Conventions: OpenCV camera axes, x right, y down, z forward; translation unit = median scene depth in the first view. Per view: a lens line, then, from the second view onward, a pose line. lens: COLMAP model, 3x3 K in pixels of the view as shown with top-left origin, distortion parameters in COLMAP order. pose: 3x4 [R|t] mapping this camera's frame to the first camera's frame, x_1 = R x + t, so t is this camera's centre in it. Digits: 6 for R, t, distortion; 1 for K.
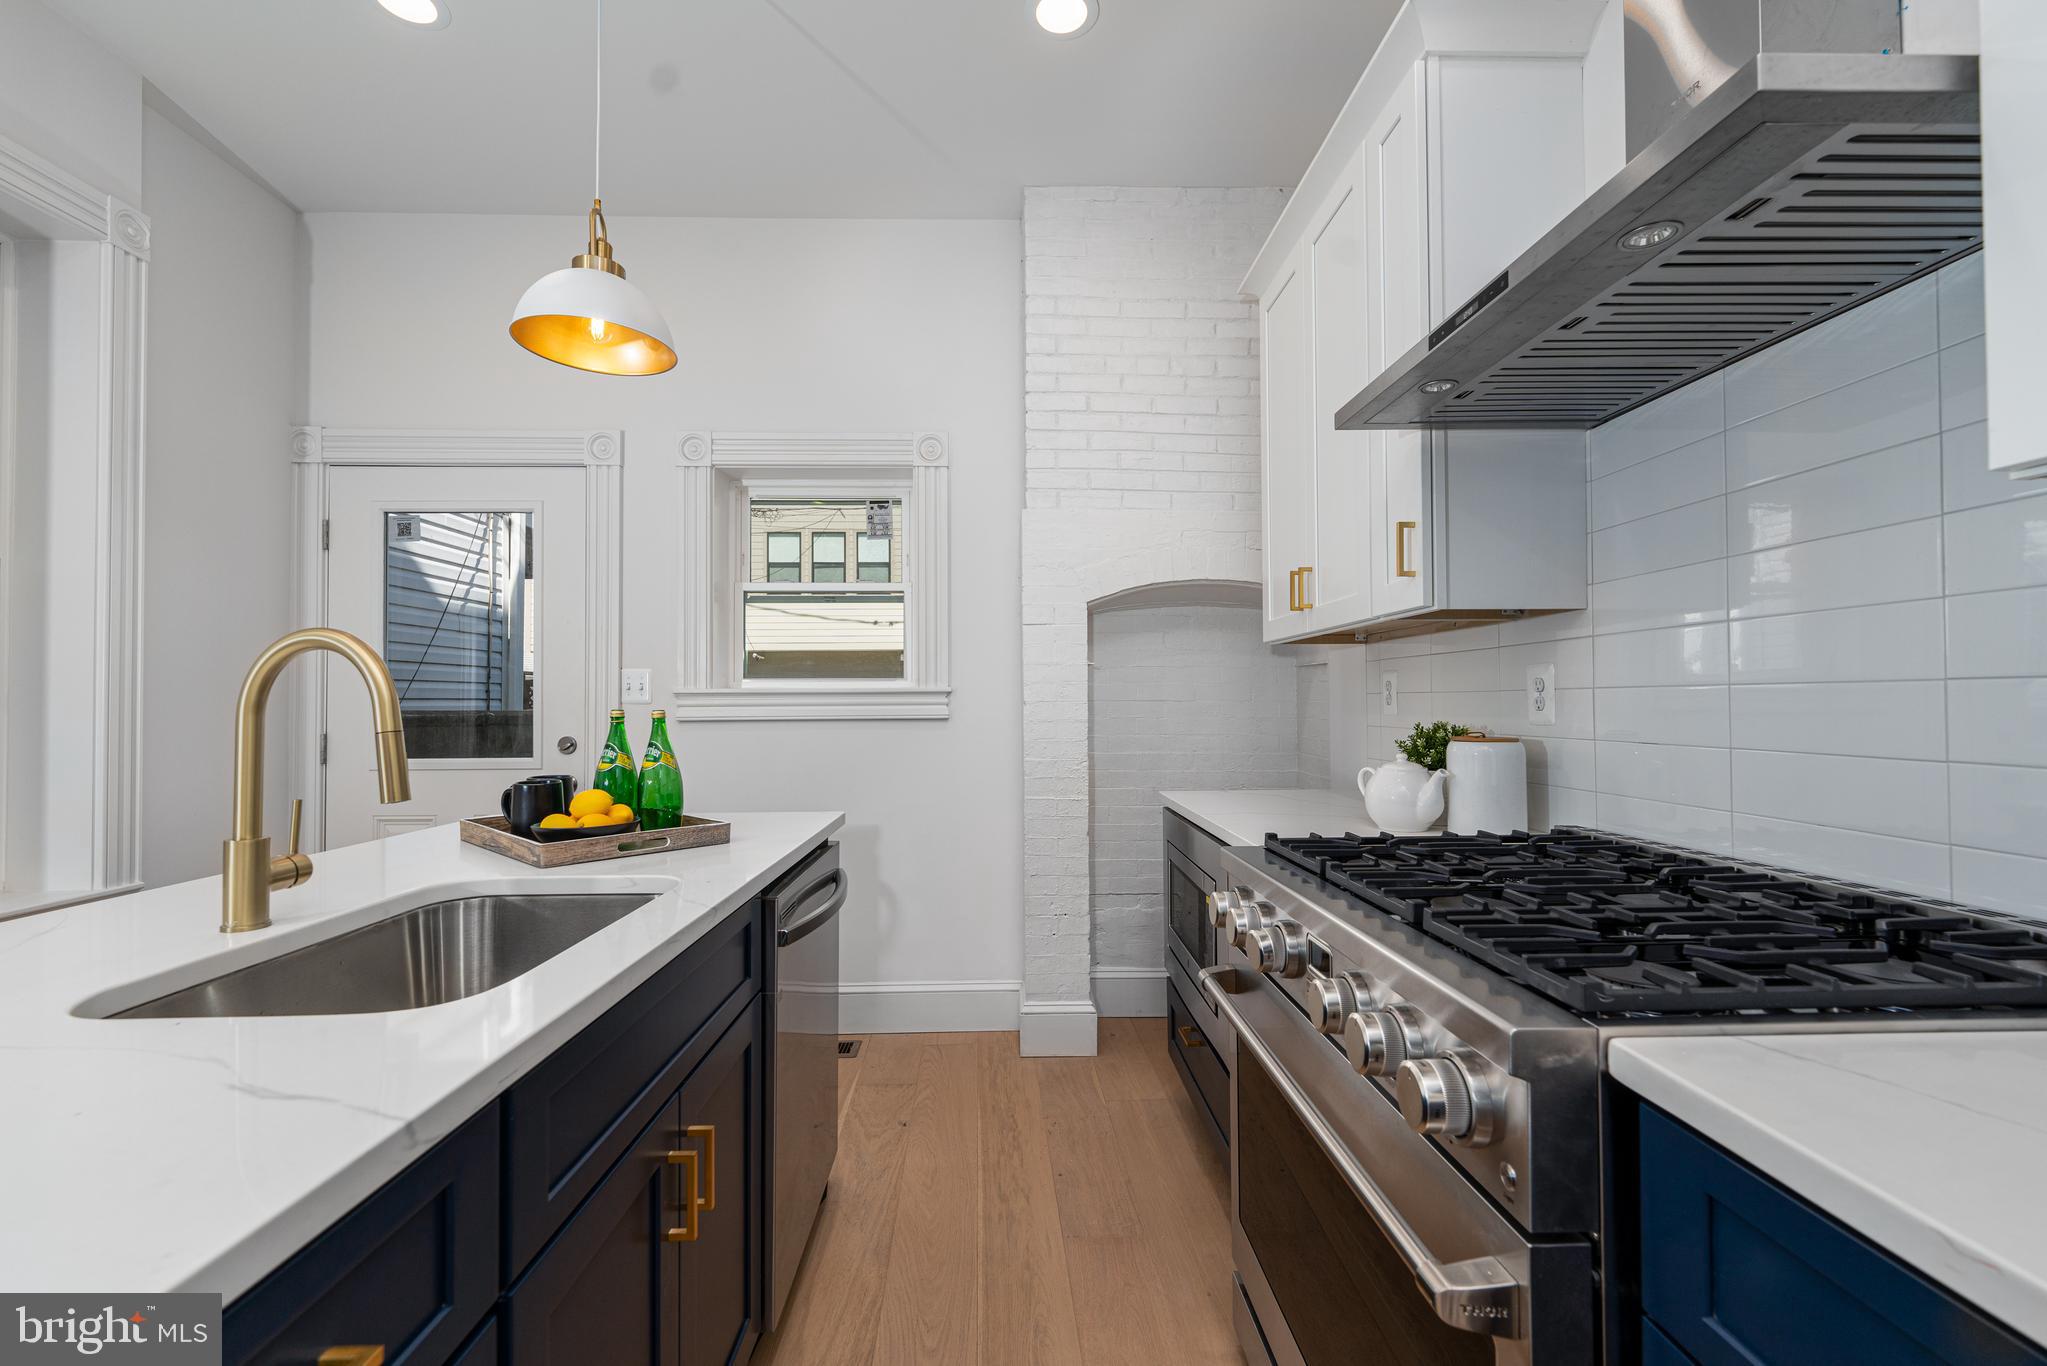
lens RADIAL K [[845.2, 0, 1027.1], [0, 845.2, 690.4], [0, 0, 1]] dist [-0.000513, 0.000011]
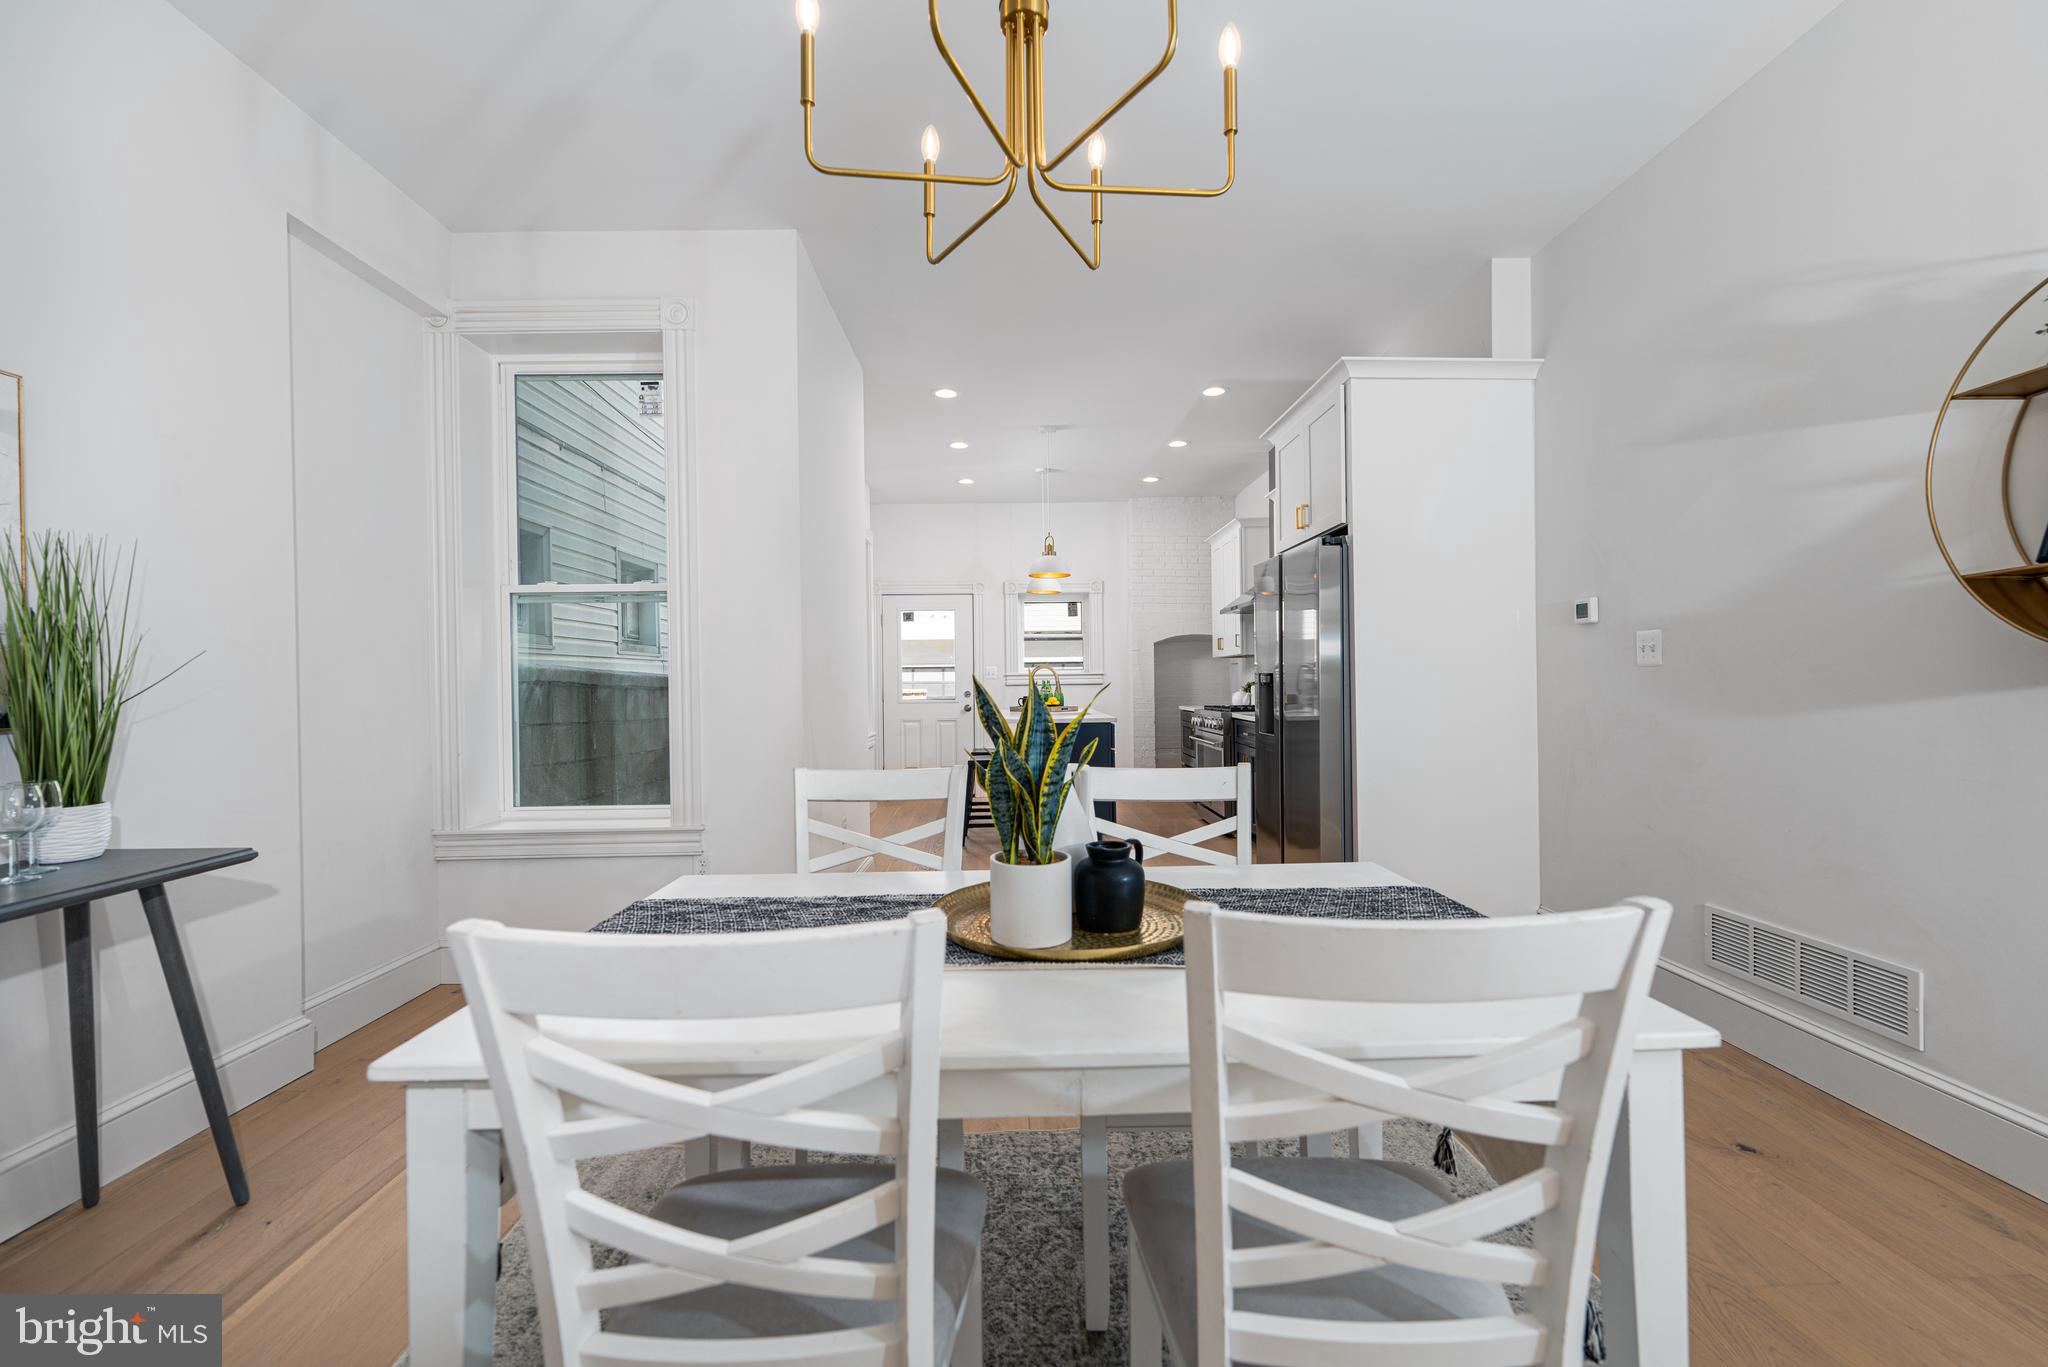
lens RADIAL K [[847.1, 0, 1020.8], [0, 847.1, 683.2], [0, 0, 1]] dist [-0.000386, -0.000799]
pose [[0.999729, -0.006399, -0.022391, -0.486496], [0.006796, 0.999820, 0.017710, -0.029007], [0.022274, -0.017857, 0.999592, -2.898613]]
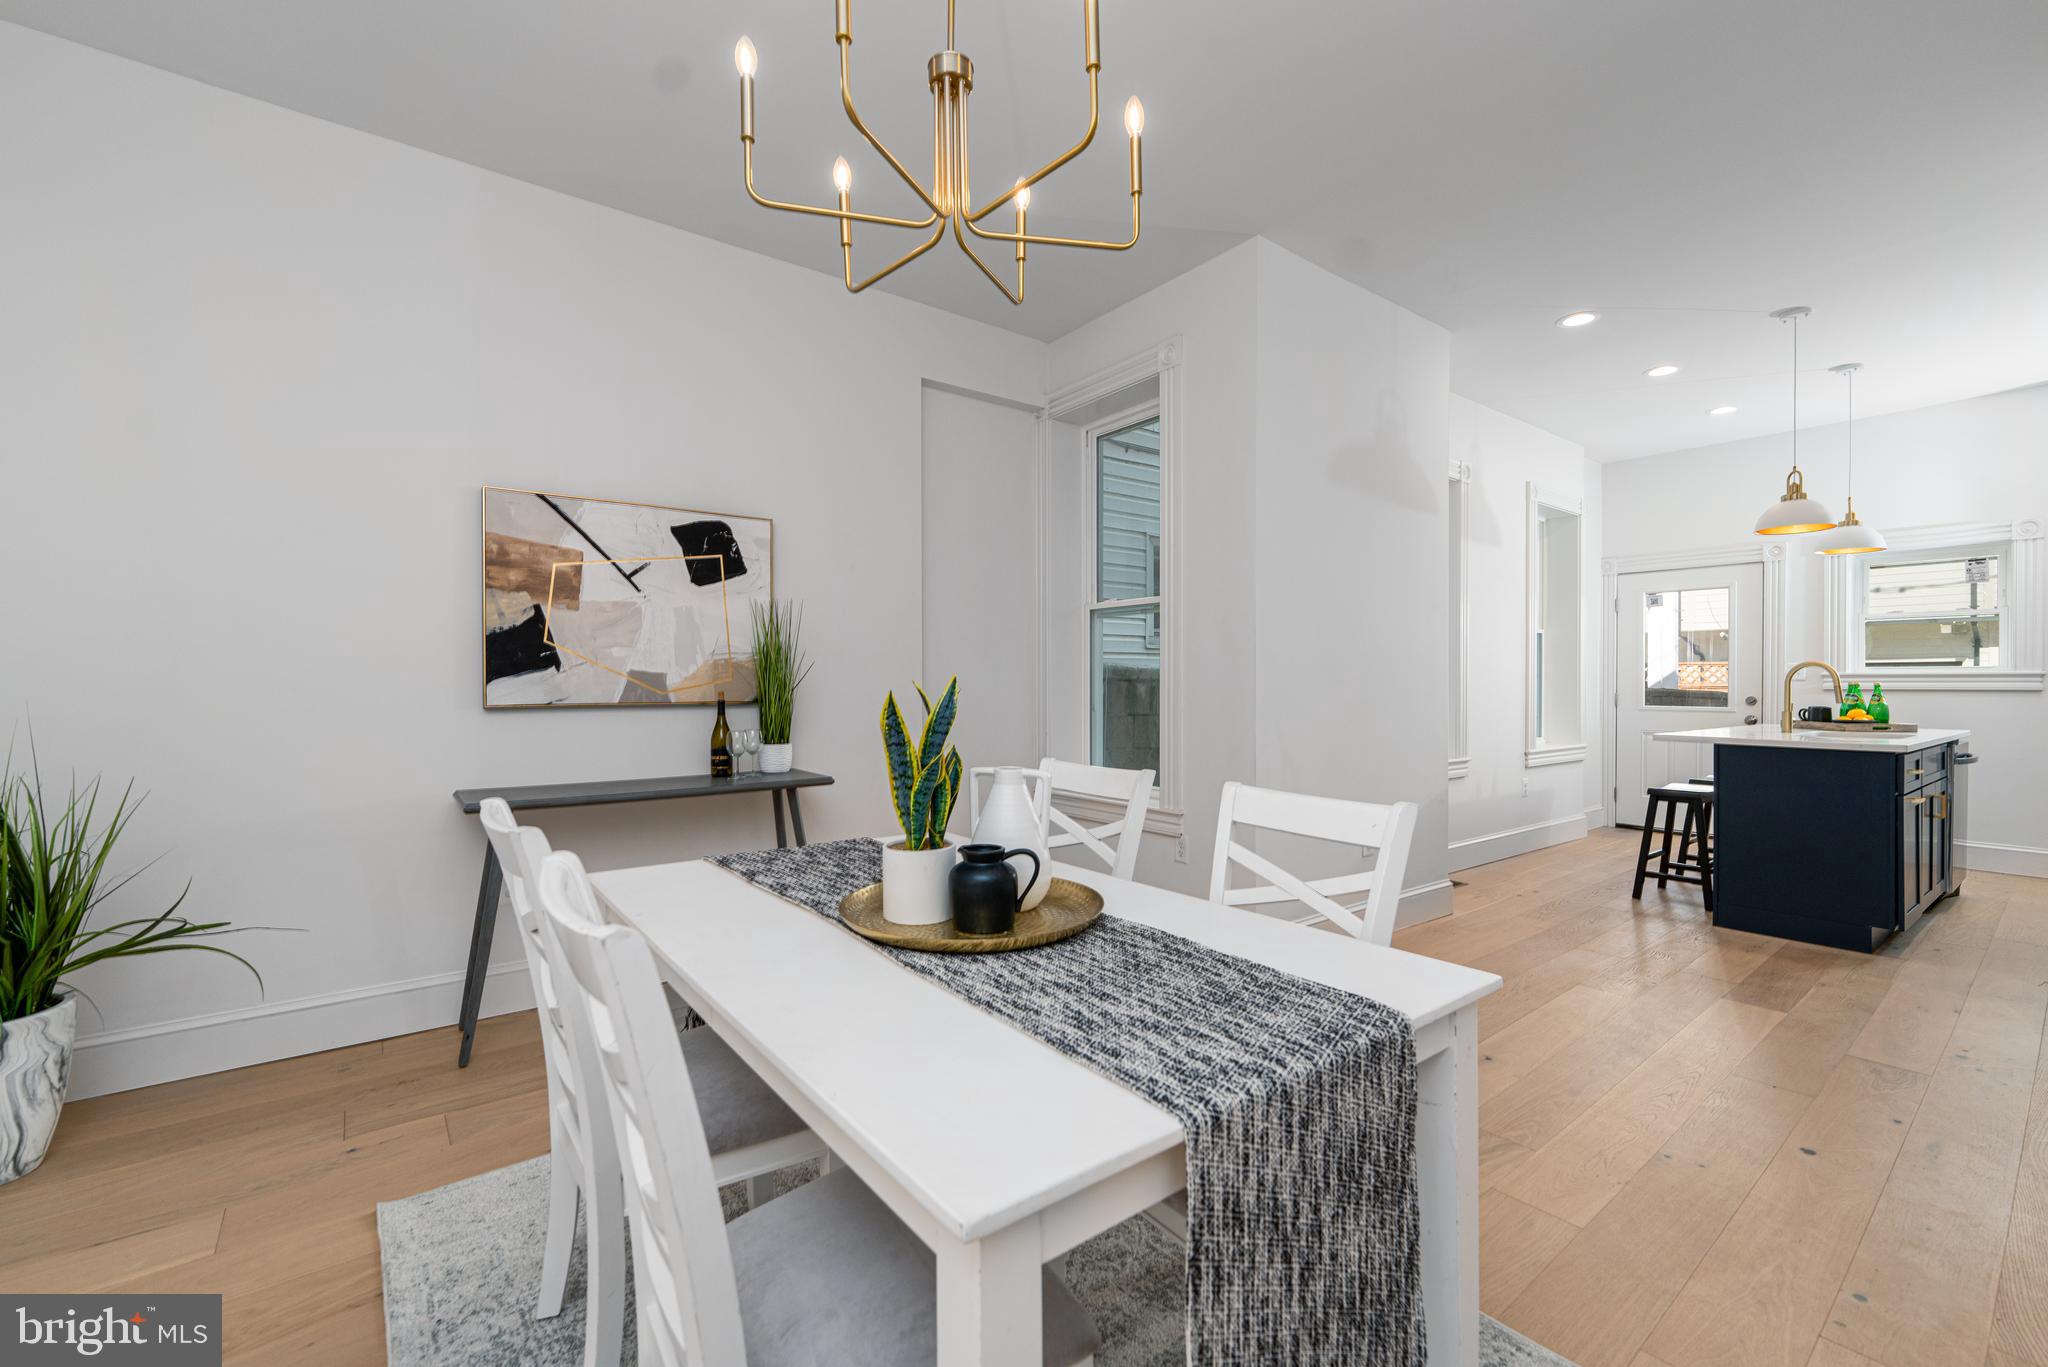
lens RADIAL K [[847.1, 0, 1020.8], [0, 847.1, 683.2], [0, 0, 1]] dist [-0.000386, -0.000799]
pose [[0.568532, 0.006831, -0.822633, 0.211056], [0.008089, 0.999871, 0.013893, -0.031722], [0.822621, -0.014553, 0.568403, -2.559455]]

——————————

● Assignment:
Set down every entry above again exactly, dropping each picture.

● Task answer:
Conventions: OpenCV camera axes, x right, y down, z forward; translation unit = median scene depth in the first view. Per view: a lens line, then, from the second view onward, a pose line. lens: COLMAP model, 3x3 K in pixels of the view as shown with top-left origin, distortion parameters in COLMAP order. pose: 3x4 [R|t] mapping this camera's frame to the first camera's frame, x_1 = R x + t, so t is this camera's centre in it. Digits: 6 for R, t, distortion; 1 for K.
lens RADIAL K [[845.2, 0, 1027.1], [0, 845.2, 690.4], [0, 0, 1]] dist [-0.000513, 0.000011]
lens RADIAL K [[847.1, 0, 1020.8], [0, 847.1, 683.2], [0, 0, 1]] dist [-0.000386, -0.000799]
pose [[0.999729, -0.006399, -0.022391, -0.486496], [0.006796, 0.999820, 0.017710, -0.029007], [0.022274, -0.017857, 0.999592, -2.898613]]
lens RADIAL K [[847.1, 0, 1020.8], [0, 847.1, 683.2], [0, 0, 1]] dist [-0.000386, -0.000799]
pose [[0.568532, 0.006831, -0.822633, 0.211056], [0.008089, 0.999871, 0.013893, -0.031722], [0.822621, -0.014553, 0.568403, -2.559455]]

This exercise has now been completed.